La vie quotidienne pourrait donc être délicieusement légère. Max ne s’attarde guère après le petit-déjeuner et ne revient jamais avant le soir. Il a un long trajet jusqu’à la maison de production audio-visuelle qui l’emploie, dans le nord-ouest de Paris. Outre la répulsion qu’inspire à Daniela tout ce qui ressemble aux affaires, l’adresse de l’entreprise, dans une rue qu’elle situe mal l’a dissuadée d’y rendre visite à son mari. Elle sait d’ailleurs que le travail y est intense, au point que les appels téléphoniques de Max sont rares et brefs, quand ils ne sont pas interrompus faute de réseau dans l’entresol bétonné où se trouvent les bureaux. Bref, elle se trouve livrée à soi en tant que son propre employeur de l’aube au crépuscule. Rentré pour le dîner, Max lui épargne les plaintes, cancans et vantardises de l’employé de bureau. Il lui raconte seulement les synopsis les plus ahurissants pêchés dans le flot d’histoires qu’il écluse. Après une journée laborieuse mais solitaire, Daniela jouit alors d’être bercée jusqu’à l’heure du coucher pas les récits toujours nouveaux d’un conteur expérimenté. Elle s’émerveille de voir sa vie, dont le lit fut longtemps à sec, déborder de péripéties inoffensives, communiquer quotidiennement, par le canal de Max, avec l’immense réseau hydrographique des contes que le monde se fait. C’est beaucoup mieux, plus drôle et plus varié, que les nouvelles du journal. Dans son travail, Max a en outre affaire à plein de gens intéressants, qu’il lui décrit à l’occasion.

En s’initiant aux joies du ménage systématique, elle devient plus sensible à certaines qualités de Max passées inaperçues dans son absence de tout défaut. Sa perfection physique lui apparaît maintenant miraculeuse. Son haleine est fraîche au réveil et jamais il ne pète. Il transpire peu et c’est alors une odeur de sainteté qui monte de ses aisselles et de ses pieds. Les séjours qu’il fait aux toilettes, sauf circonstances exceptionnelles, sont si rapides et si discrets qu’elle en vient à douter qu’il chie jamais – sans doute le fait-il au bureau.
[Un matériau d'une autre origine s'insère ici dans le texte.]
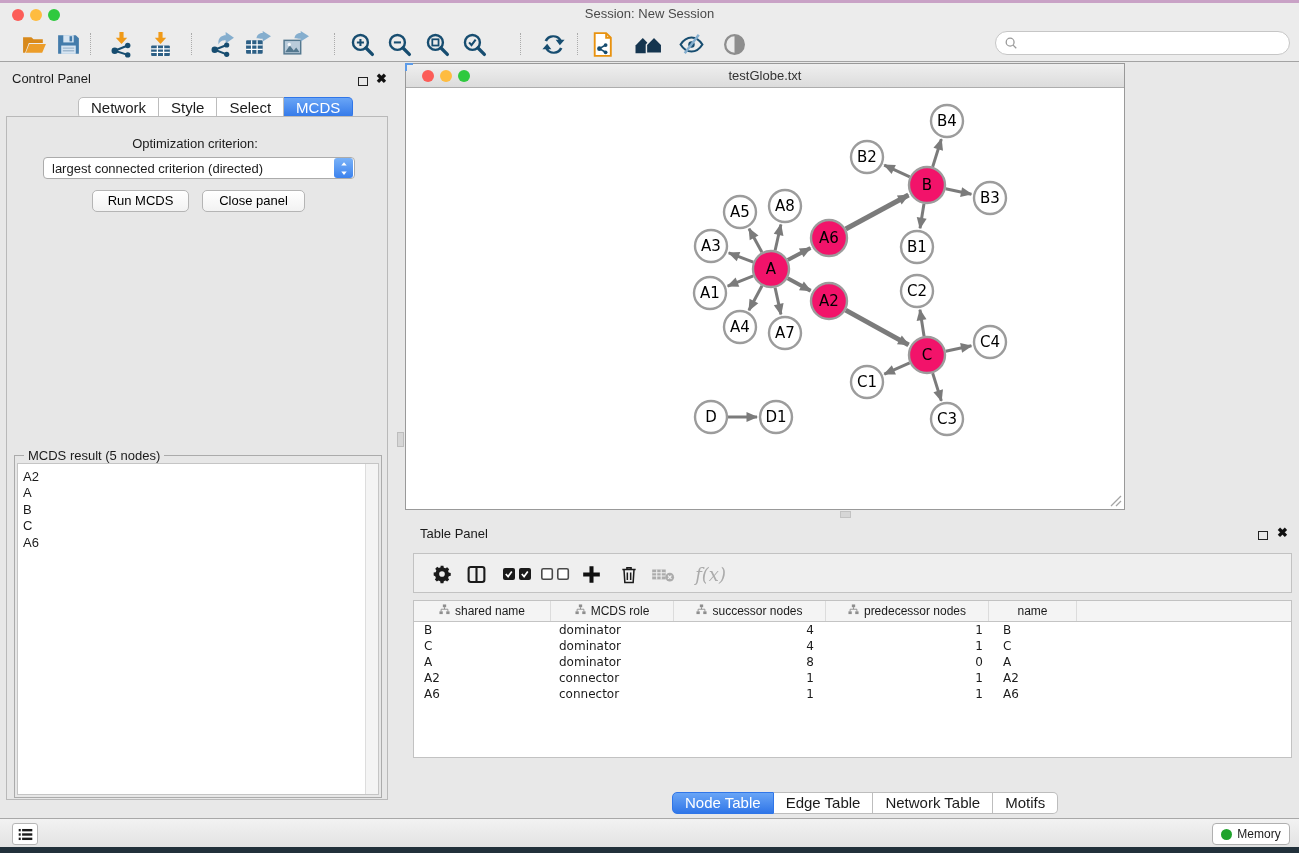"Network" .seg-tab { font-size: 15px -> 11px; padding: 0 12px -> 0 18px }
Ou bien serait-ce qu’elle vit en lui ? Que leur symbiose est telle que rien de ce qu’il secrète n’est plus étranger, ni puant ? Peu lui importe, pourvu que ce corps glorieux de l’amour lui apporte chaque soir la paix – un bien-être dont elle ignorait, avant de le connaître, qu’il pût être aussi plein. Même les soirs, plus fréquents après quelques mois, où ils s’endorment sans avoir fait l’amour, les draps où Max s’est glissé ont l’odeur chaude et âcre de la vie, qui a chassé, a presque fait oublier leur odeur de cendre dans la solitude. Daniela dort enfin, et dort bien. Elle fait seulement, de temps en autre, un cauchemar banal où ses clefs n’ouvrent plus sa porte. Mais dans la journée elle traîne. Elle se trouve désœuvrée. Elle voudrait s'employer.